La plupart des critiques se trompent de cible : ils s'attaquent au Net de façon générale là où ils devraient se poser la question d'une éducation à la navigation sur le Net, ou de cette exigence, de cette responsabilité indispensable à qui veut trouver son chemin sur le réseau. Le Net naît de la conjonction de centaines de milliers, de millions d'identités. Lorsque vous allez sur le Net, et que vous tombez sur un magazine ou une page personnelle, vous êtes dans un univers qui n'a pas été pensé pour vous, mais par un étranger, pour lui et ceux qui lui ressemblent. Alors, imaginez cette réalité à l'échelle du Net et toutes ses contributions !
Pour bien profiter du Net, il faut d'abord se poser sans tricher la question de ses motivations, de la nature de ce qu'on y recherche. Le Net suppose une interrogation, une énergie forte à mettre dans la question. C'est d'abord une jungle à défricher, une matière première dont chacun doit s'emparer pour construire, selon sa pertinence, sa logique, sa hiérarchie de valeurs, ses besoins et ses désirs, son propre chemin, son propre livre virtuel aux multiples ramifications...

Savoir mieux chercher

Certes, le Net me fait gagner du temps. Là où il me faudrait trois mois pour construire une biographie, de bibliothèques en bibliothèques, je la construis en trois semaines... Mais le coeur du travail reste le même, et il est énorme car il s'agit d'une vraie construction intellectuelle.
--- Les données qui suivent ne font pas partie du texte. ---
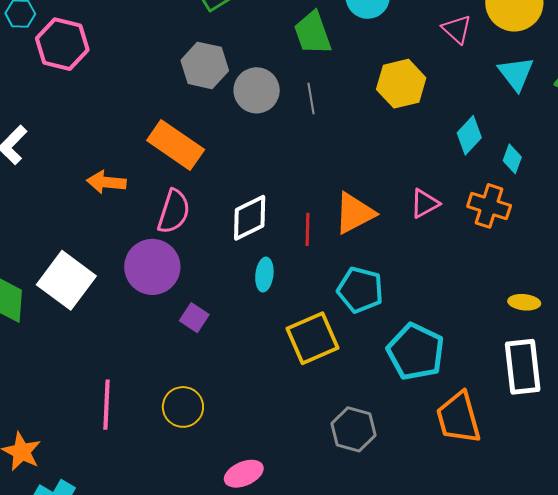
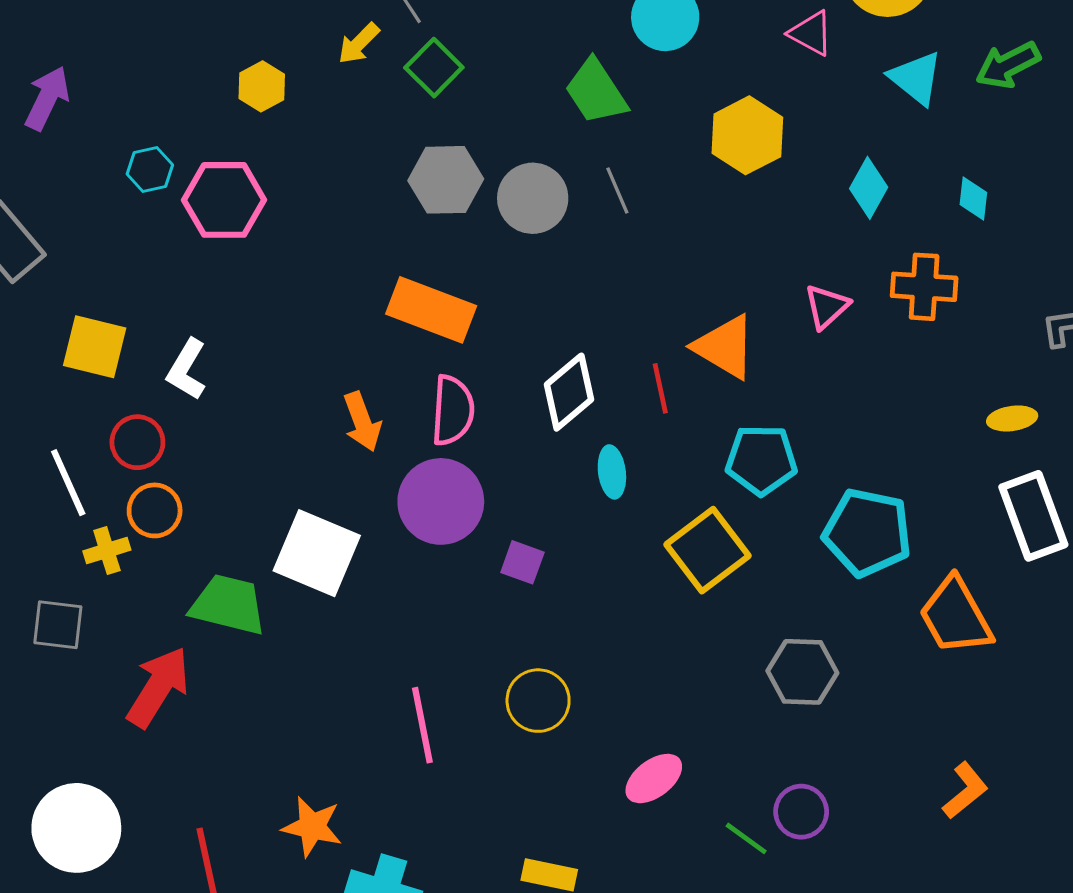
cyan diamond: (512, 159) -> (973, 199), moved
orange arrow: (106, 182) -> (362, 422), moved, turned -102
orange triangle: (354, 213) -> (725, 347), turned -48

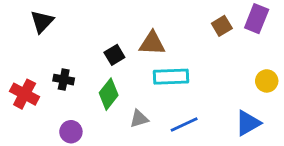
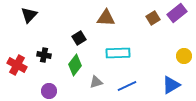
purple rectangle: (257, 19) -> (177, 13), turned 30
brown triangle: (152, 43) -> (106, 18), moved

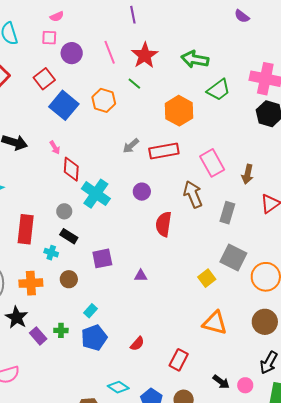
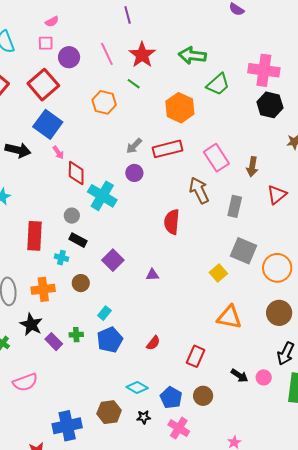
red square: (44, 79) -> (43, 85), size x1.4
blue square: (64, 105) -> (48, 124), moved
purple circle: (142, 192) -> (134, 173), moved
purple square: (102, 258) -> (113, 260), turned -30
Prenons un exemple : lorsque j'ai tapé dans les moteurs de recherche l'expression "agora virtuelle", au début je n'ai rien trouvé d'intéressant. D'autres personnes n'auraient pas été plus loin, pensant : "C'est nul le Net". Passant de sites en sites, j'ai continué à chercher, notamment au travers de liens sémantiques, d'expressions proches, de mots comme "démocratie" ou "communauté virtuelle". Au final, il m'a fallu une semaine à plein temps pour découvrir les agoras virtuelles d'aujourd'hui, des sites comme Grassroots.com ou, dans un autre genre, Indymedia.org...
La principale difficulté de la lecture électronique et de son accès à tous, c'est qu'elle suppose que chacun devienne ou redevienne à son niveau un chercheur, un enquêteur, et pour beaucoup (y compris des intellectuels), cela suppose la mise en cause de bien des a priori, et donc une vraie révolution mentale.